(EXERCISE INPUTS)
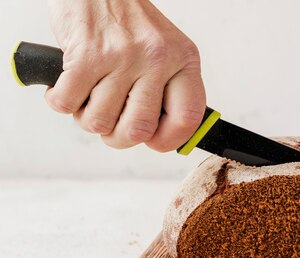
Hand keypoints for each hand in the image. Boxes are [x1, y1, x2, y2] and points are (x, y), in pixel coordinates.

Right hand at [46, 0, 205, 150]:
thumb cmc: (128, 22)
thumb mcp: (166, 50)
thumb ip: (169, 90)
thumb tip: (164, 138)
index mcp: (184, 60)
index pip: (187, 119)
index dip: (167, 140)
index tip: (153, 141)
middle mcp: (157, 59)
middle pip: (139, 130)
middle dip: (118, 138)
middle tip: (111, 125)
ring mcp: (122, 57)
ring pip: (100, 122)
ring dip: (87, 117)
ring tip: (89, 96)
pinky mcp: (87, 54)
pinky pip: (68, 104)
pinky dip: (60, 102)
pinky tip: (65, 87)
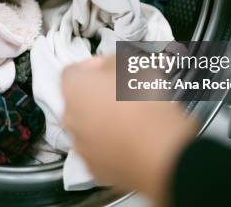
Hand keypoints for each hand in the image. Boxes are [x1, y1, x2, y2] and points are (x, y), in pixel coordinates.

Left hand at [61, 55, 197, 204]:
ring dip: (102, 123)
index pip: (72, 71)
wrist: (161, 151)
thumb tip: (106, 66)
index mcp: (74, 89)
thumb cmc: (145, 102)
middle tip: (121, 94)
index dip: (92, 67)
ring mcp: (81, 147)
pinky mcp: (96, 170)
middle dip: (96, 96)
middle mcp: (70, 119)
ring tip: (131, 121)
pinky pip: (100, 152)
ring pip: (87, 129)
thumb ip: (111, 62)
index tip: (109, 68)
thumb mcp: (132, 65)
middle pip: (78, 102)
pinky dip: (111, 147)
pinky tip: (132, 142)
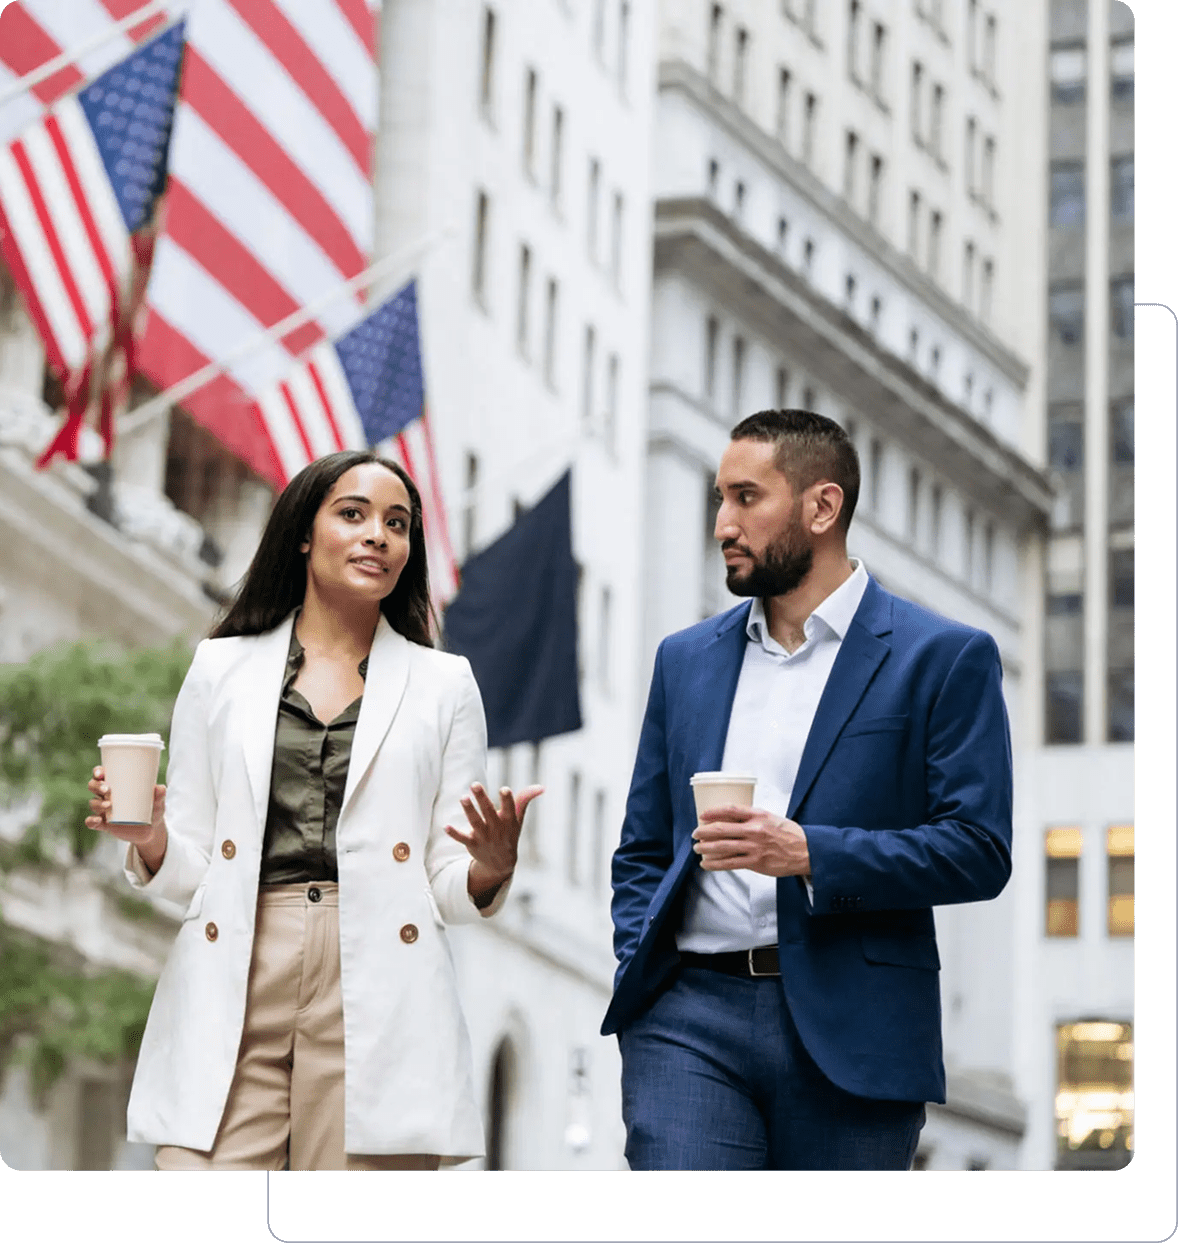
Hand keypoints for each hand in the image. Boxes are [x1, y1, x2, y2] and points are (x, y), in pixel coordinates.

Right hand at [86, 765, 167, 872]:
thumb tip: (160, 788)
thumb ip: (159, 795)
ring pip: (93, 803)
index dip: (98, 771)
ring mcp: (104, 810)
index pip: (102, 774)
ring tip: (109, 805)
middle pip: (93, 786)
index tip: (100, 773)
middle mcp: (107, 795)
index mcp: (117, 785)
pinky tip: (97, 820)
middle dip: (96, 786)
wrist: (152, 830)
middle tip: (107, 789)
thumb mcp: (158, 802)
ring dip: (98, 803)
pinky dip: (91, 821)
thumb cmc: (153, 808)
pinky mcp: (104, 824)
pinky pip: (92, 822)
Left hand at [447, 782, 543, 901]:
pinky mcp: (472, 843)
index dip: (507, 799)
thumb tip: (542, 787)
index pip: (510, 807)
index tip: (504, 789)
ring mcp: (484, 836)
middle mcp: (496, 828)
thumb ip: (525, 799)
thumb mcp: (518, 818)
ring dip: (469, 810)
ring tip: (463, 798)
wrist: (501, 863)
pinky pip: (462, 838)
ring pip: (475, 822)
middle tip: (475, 784)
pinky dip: (454, 833)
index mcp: (509, 820)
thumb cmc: (509, 833)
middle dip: (482, 798)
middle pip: (488, 811)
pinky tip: (446, 826)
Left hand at [692, 804, 809, 876]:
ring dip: (706, 848)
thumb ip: (751, 818)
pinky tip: (707, 864)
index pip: (731, 810)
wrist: (806, 851)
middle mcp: (755, 830)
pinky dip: (715, 864)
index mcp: (759, 815)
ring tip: (697, 849)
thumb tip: (728, 819)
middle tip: (695, 834)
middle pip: (722, 829)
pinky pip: (730, 863)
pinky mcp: (755, 862)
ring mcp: (754, 847)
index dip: (713, 811)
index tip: (702, 814)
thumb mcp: (770, 818)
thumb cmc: (788, 833)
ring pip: (723, 847)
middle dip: (704, 832)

(WORK ORDER) Take the entries above and return only the lines from the one with "middle dip: (96, 786)" to the one with "wrist: (501, 863)", both included, unchanged.

(EXERCISE ANSWER)
middle dip: (96, 786)
wrist: (152, 830)
middle tip: (107, 789)
thumb mcp: (158, 802)
ring dip: (98, 803)
pinky dip: (91, 821)
thumb cmc: (153, 808)
pinky mcp: (104, 824)
pinky pip: (92, 822)
Left hand at [447, 782, 543, 901]:
pinky mcp: (472, 843)
index dip: (507, 799)
thumb tip: (542, 787)
index pip: (510, 807)
index tip: (504, 789)
ring mcp: (484, 836)
middle mcp: (496, 828)
thumb ip: (525, 799)
thumb mcp: (518, 818)
ring dip: (469, 810)
ring tip: (463, 798)
wrist: (501, 863)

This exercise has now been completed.